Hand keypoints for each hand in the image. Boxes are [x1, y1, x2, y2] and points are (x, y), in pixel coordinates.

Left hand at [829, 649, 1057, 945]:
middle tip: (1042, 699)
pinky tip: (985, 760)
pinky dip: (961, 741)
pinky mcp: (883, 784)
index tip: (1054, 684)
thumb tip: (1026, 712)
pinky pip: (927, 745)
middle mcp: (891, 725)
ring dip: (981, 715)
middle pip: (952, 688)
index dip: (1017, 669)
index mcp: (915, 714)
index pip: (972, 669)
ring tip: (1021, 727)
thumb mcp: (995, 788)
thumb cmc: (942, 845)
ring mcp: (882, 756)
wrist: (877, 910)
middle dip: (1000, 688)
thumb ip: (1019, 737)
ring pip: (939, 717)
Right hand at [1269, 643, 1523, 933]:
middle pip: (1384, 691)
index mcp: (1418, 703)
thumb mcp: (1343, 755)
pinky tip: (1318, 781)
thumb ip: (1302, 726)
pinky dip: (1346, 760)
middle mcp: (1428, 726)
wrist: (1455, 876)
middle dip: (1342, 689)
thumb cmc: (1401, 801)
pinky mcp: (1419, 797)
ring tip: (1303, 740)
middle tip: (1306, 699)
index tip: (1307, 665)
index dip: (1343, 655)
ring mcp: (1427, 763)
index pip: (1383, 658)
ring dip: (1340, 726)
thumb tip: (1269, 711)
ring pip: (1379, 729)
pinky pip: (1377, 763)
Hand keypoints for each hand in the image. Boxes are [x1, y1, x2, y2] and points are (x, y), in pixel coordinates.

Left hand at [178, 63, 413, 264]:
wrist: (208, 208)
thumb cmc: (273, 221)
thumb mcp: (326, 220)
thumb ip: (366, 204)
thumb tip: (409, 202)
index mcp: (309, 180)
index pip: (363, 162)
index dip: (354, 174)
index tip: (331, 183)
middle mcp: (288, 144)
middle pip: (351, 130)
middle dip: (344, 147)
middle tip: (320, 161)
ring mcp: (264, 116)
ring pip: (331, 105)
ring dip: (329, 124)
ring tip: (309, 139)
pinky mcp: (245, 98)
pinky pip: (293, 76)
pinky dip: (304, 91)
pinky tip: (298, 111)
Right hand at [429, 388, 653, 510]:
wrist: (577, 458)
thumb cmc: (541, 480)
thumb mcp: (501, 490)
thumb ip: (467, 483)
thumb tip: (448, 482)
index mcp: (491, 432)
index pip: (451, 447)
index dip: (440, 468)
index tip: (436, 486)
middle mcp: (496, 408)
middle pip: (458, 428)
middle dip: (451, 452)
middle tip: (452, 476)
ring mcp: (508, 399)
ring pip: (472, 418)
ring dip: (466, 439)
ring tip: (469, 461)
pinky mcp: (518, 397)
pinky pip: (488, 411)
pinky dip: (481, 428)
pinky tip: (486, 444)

:::

From the entries above, return exactly the line containing "index tip: (1307, 665)", the line containing "middle dip: (451, 452)", and all lines between, and nothing else.

Completed task:
index tip: (1307, 665)
index dip: (1343, 655)
ring mcp: (1427, 763)
index pip: (1383, 658)
ring dip: (1340, 726)
thumb tip: (1269, 711)
ring pip: (1379, 729)
pinky pip: (1377, 763)
Hand keypoints for each hand in the image. Boxes are [x1, y1, x2, y2] and points are (x, y), in pixel coordinates.

Left hand at [178, 63, 413, 264]:
wrist: (208, 208)
thumb cmc: (273, 221)
thumb mcp: (326, 220)
thumb ip: (366, 204)
thumb tip: (409, 202)
index mcp: (309, 180)
index pip: (363, 162)
index dip: (354, 174)
index tip: (331, 183)
middle mcp: (288, 144)
middle pip: (351, 130)
middle dip: (344, 147)
middle tip: (320, 161)
ring mcp: (264, 116)
ring pip: (331, 105)
ring dip: (329, 124)
ring tip: (309, 139)
pinky mcp: (245, 98)
pinky pip: (293, 76)
pinky dip: (304, 91)
pinky tip: (298, 111)
Right hand at [429, 388, 653, 510]:
wrist: (577, 458)
thumb cmc: (541, 480)
thumb mcp: (501, 490)
thumb ip: (467, 483)
thumb tip: (448, 482)
index mcp: (491, 432)
index pip: (451, 447)
index dip: (440, 468)
index tip: (436, 486)
middle mcp: (496, 408)
middle pip: (458, 428)
middle dip: (451, 452)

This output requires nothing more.